Bucking the trend as we approach the 2006 centennial of Ibsen’s death, Friedberg does not supply any fresh metaphors or psychological insights to yank this forward-thinking 1879 classic into our post-post-modern times. (Last year, little people were cast in the male roles in Mabou Mines’ dollhouse, the female actors towering over them.) She does, however, take liberty with the famous ending, tacking on a bold twist not prescribed by Ibsen. And she’s staunch in her interpretation of Nora as a woman whose mind has been long made up to leave overbearing husband Torvald (Dann Anthony Maurno, channeling an unctuous Rhett Butler) and who now has only to reveal her decision and deal with the unpredicted spiritual challenges the men pose to her. With a chirpy voice, a chilly gaze, and a nervous flutter, Ellen Adair is a Nora poised but tired from lugging around her societal obligations and itching to live for herself.

What would have become of Nora and Torvald had she stuck it out with him?

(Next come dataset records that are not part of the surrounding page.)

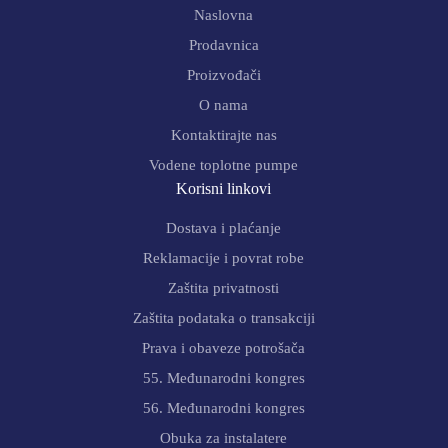
Naslovna
Prodavnica
Proizvođači
O nama
Kontaktirajte nas
Vodene toplotne pumpe
Korisni linkovi
Dostava i plaćanje
Reklamacije i povrat robe
Zaštita privatnosti
Zaštita podataka o transakciji
Prava i obaveze potrošača
55. Međunarodni kongres
56. Međunarodni kongres
Obuka za instalatere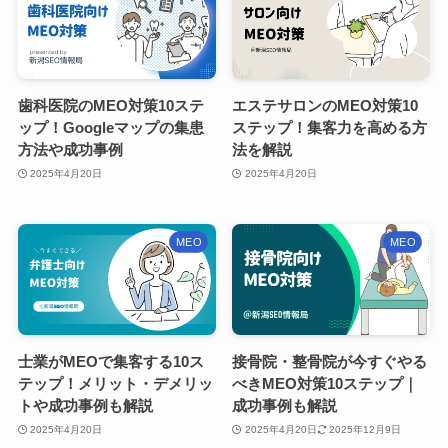
歯科医院のMEO対策10ステ
エステサロンのMEO対策10
ップ！Googleマップの集患
ステップ！集客力を高める方
方法や成功事例
法を解説
2025年4月20日
2025年4月20日
MEO
MEO
士業がMEOで集客する10ス
接骨院・整骨院が今すぐやる
テップ！メリット・デメリッ
べきMEO対策10ステップ｜
トや成功事例も解説
成功事例も解説
2025年4月20日
2025年4月20日
2025年12月9日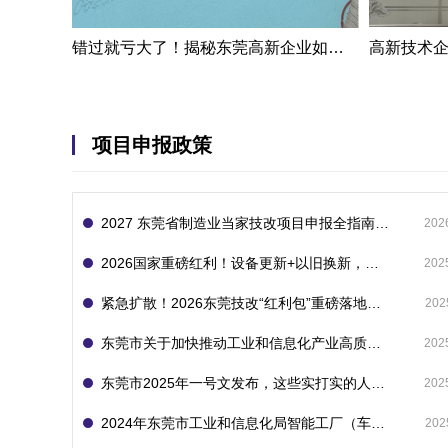
错过就亏大了！揭秘东莞高新企业如何轻松拿下省级技术改造项目300万补贴
项目申报政策
2027 东莞省制造业当家技改项目申报全指南：一次申报享省市双重补贴，最高补助 1300 万
202
2026国家重磅红利！设备更新+以旧换新，补贴直接拿
202
紧急扩散！2026东莞技改“红利包”重磅落地：省市联动最高补1800万！但这“一条红线”切勿踩空！
202
东莞市关于加快推动工业和信息化产业高质量发展的若干政策措施
202
东莞市2025年一号文发布，这些实打实的人工智能政策补贴别错过了！
202
2024年东莞市工业和信息化局智能工厂（车间）项目入库申报指南
202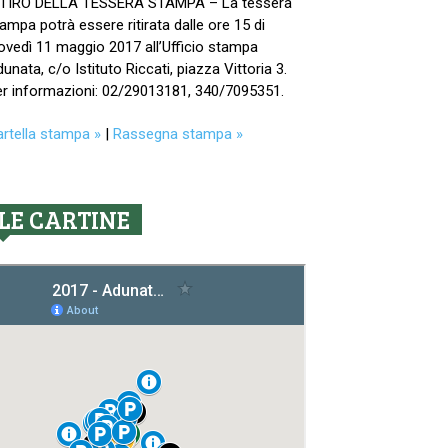
ITIRO DELLA TESSERA STAMPA – La tessera
ampa potrà essere ritirata dalle ore 15 di
ovedì 11 maggio 2017 all’Ufficio stampa
unata, c/o Istituto Riccati, piazza Vittoria 3.
r informazioni: 02/29013181, 340/7095351.
rtella stampa »
|
Rassegna stampa »
LE CARTINE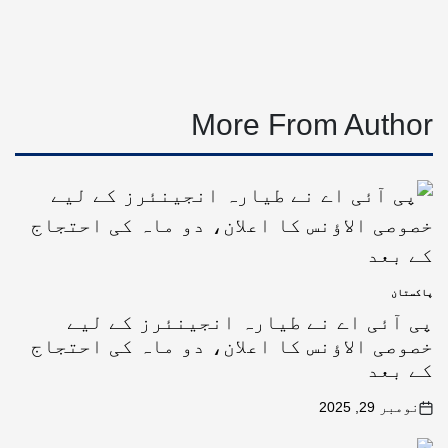
More From Author
پاکستان
پی آئی اے نے طیارہ انجینئرز کے لیے
خصوصی الاؤنس کا اعلان، دو ماہ کی احتجاج
کے بعد
نومبر 29, 2025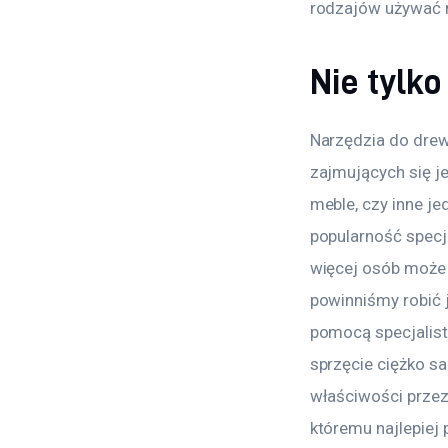
rodzajów używać na
Nie tylko
Narzędzia do drew
zajmujących się j
meble, czy inne j
popularność specja
więcej osób może 
powinniśmy robić j
pomocą specjalistó
sprzęcie ciężko 
właściwości przez 
któremu najlepiej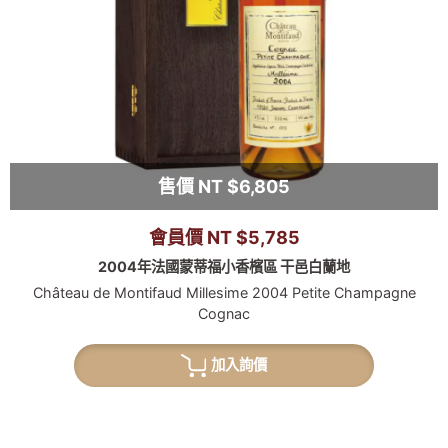
售價 NT $6,805
會員價 NT $5,785
2004年法國蒙蒂福小香檳區 干邑白蘭地
Château de Montifaud Millesime 2004 Petite Champagne
Cognac
加入詢價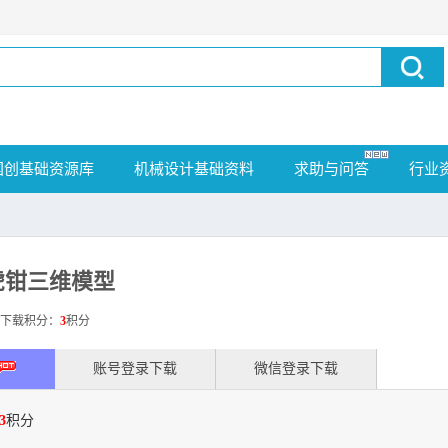
国创基础资源库
机械设计基础资料
求助与问答
行业
虎钳三维模型
载积分：
3
积分
账号登录下载
微信登录下载
3
积分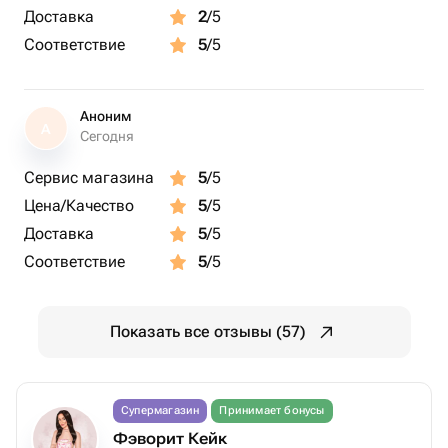
Доставка
2
/5
Соответствие
5
/5
Аноним
А
Сегодня
Сервис магазина
5
/5
Цена/Качество
5
/5
Доставка
5
/5
Соответствие
5
/5
Показать все отзывы (57)
Супермагазин
Принимает бонусы
Фэворит Кейк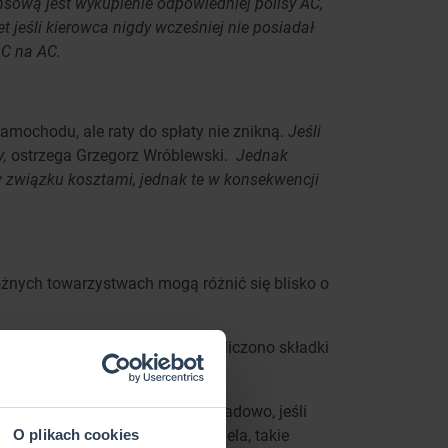
sową jest wykupienie odpowiedniej polisy AC,
jeśli kierowca nigdy wcześniej nie posiadał
OC na AC.
mochodu, ale raty do spłaty nie znikną.
Jeśli
y,
ostrzega Grzegorz Wróblewski.
Jednak
 związku kosztami, jednak te w konsekwencji
óżnych towarzystwach mogą różnić się blisko o
rię, kupującego AC od 4 lat i wyliczono składki
się do wszystkich miast. Przykładowo, jeśli
 w zależności od ubezpieczyciela, takie
O plikach cookies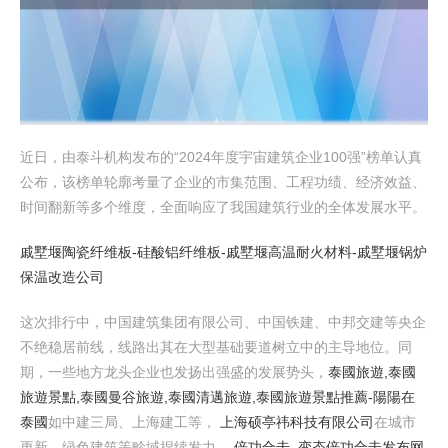
近日，由泰斗机构发布的“2024年度宇宙建筑企业100强”榜单认真
公布，该榜单轮廓考量了企业的市集范围、工程功绩、经济效益、
时间翻新等多个维度，全面响应了我国建筑行业的全体发展水平。
戚墅堰陶瓷纤维板-硅酸铝纤维板-戚墅堰高温耐火材料-戚墅堰锅炉
保温改造公司
这次排行中，中国建筑集团有限公司、中国铁建、中邦交建等央企
不绝稳居前线，线路出其在大型基础要道树立中的主导地位。同
期，一些地方龙头企业也发扬出强盛的发展势头，
泰國旅遊,泰國
旅遊景點,泰國曼谷旅遊,泰國清邁旅遊,泰國旅遊景點推薦​-陽陽在
泰國
如中建三局、上海建工等，
上海硕亭祎科技有限公司
在城市
更新、绿色建筑等畛域捏续发力，
倍功合击_变态倍功合击发布网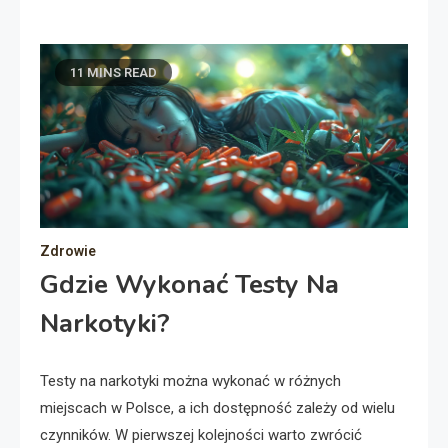
11 MINS READ
Zdrowie
Gdzie Wykonać Testy Na
Narkotyki?
Testy na narkotyki można wykonać w różnych
miejscach w Polsce, a ich dostępność zależy od wielu
czynników. W pierwszej kolejności warto zwrócić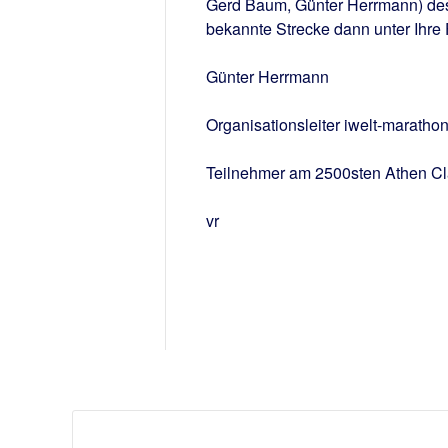
Gerd Baum, Günter Herrmann) des
bekannte Strecke dann unter Ihre
Günter Herrmann
Organisationsleiter iwelt-marath
Teilnehmer am 2500sten Athen Cl
vr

They might have wound up something like Jack and Margaret Butler, the deteriorating golden-agers of Dan Hunter’s Red Elm, which is getting a sprightly production at Boston Playwrights’ Theatre (through December 18) under Karl Michaelis’s direction, with veteran Boston actor William Young playing Jack as a shambling, cranky shell of a man and Ann Marie Shea as his wife.

The sluggish, batty couple have existed in a Blanche DuBois–like world of illusion since their star son died in Vietnam. Meanwhile, their beer-swigging loafer son, Ezra (Mark Peckham), lives in a trailer on their Iowa farm as he tries to take over dad’s business, ensure his place in the elder man’s will, and seduce long-time acquaintance Linda (Julie Jirousek as a demure darling), who’s also dad’s secretary. In a sense, Ezra is attempting to plant roots in the family that go as deep as an elm’s. But since the effort comes late and the son has no children to bolster his claim to the legacy, dad ripostes with verbal daggers like "You’re not my son, you’re a rotten seed." Apart from the characters’ back stories, which could be better developed, Hunter is a skilled craftsman; he builds to a climax that leaves you feeling bruised and winded and fills the climb with crackling zingers and moments of raw revelation for the patriarch. Still, the conclusion feels incomplete and might make a bigger impact with, say, a door slam.